*** Opening of Raw data ***

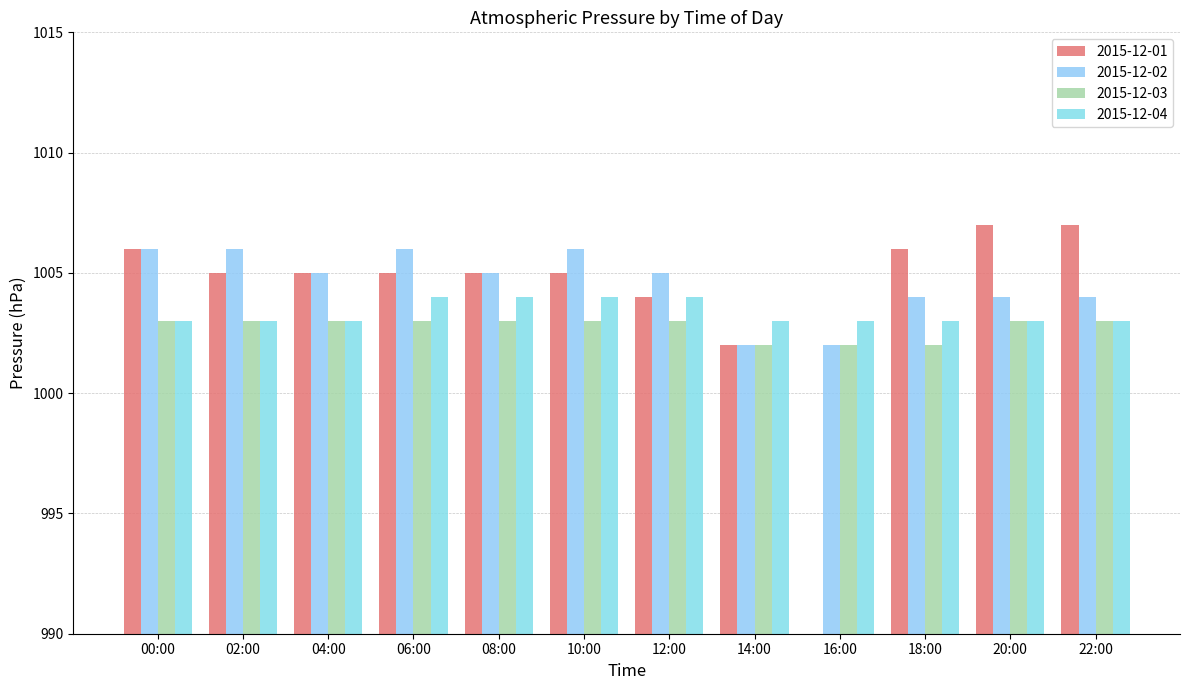

True or false: 2015-12-03 has a value of 1003 at 08:00.

True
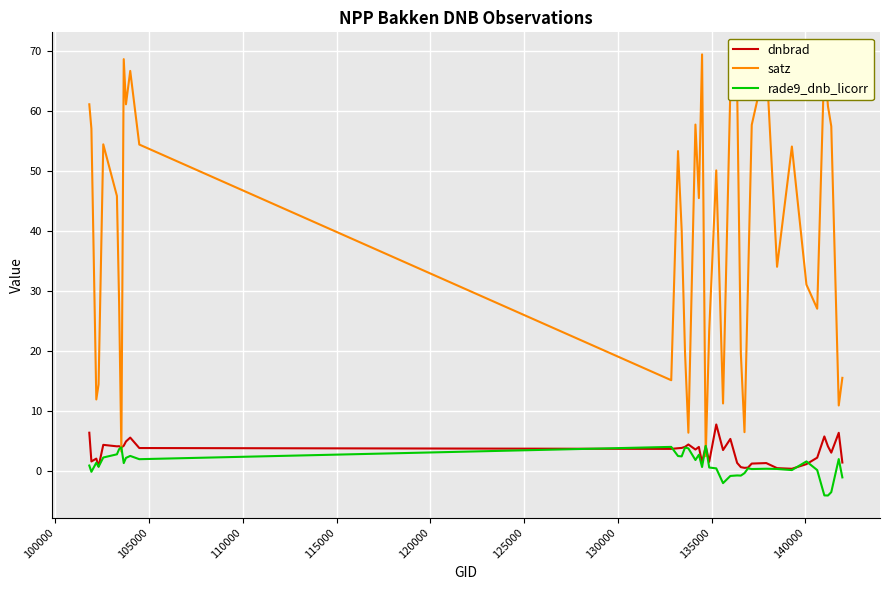

Count the number of data series in this chart.

3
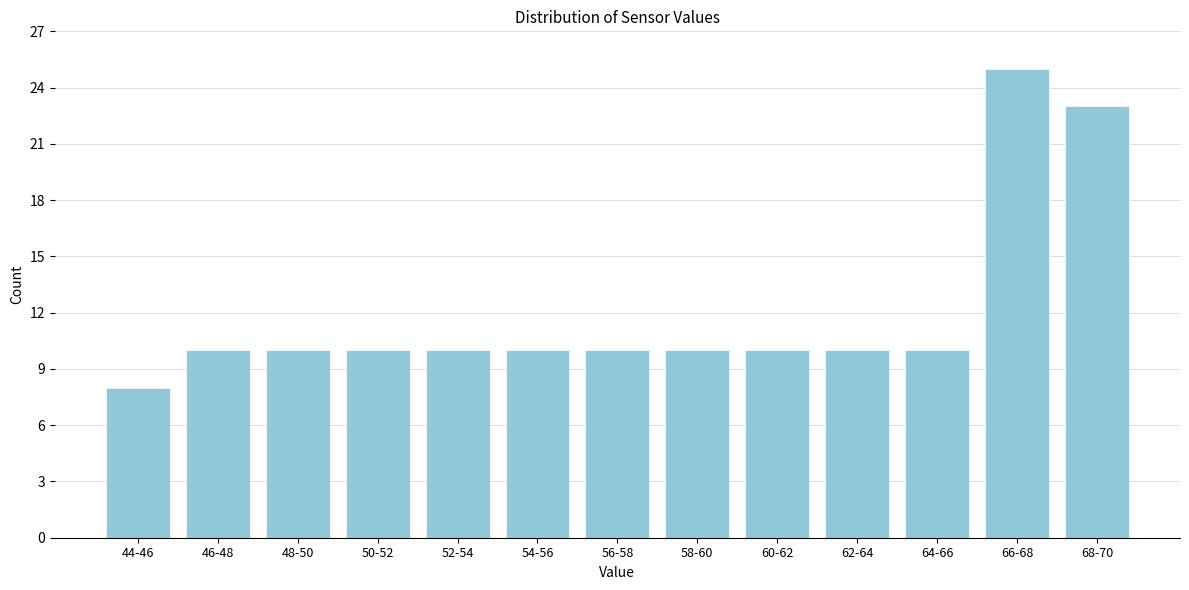

Reading left to right, list all the values displayed in this chart.

8	10	10	10	10	10	10	10	10	10	10	25	23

*** Close of Raw data ***

▶ **Problem statement**
Which lines of the material above contain the word "chart"? Pick out each of those lines and copy it in full.

▶ **Response to this task**
Count the number of data series in this chart.
Reading left to right, list all the values displayed in this chart.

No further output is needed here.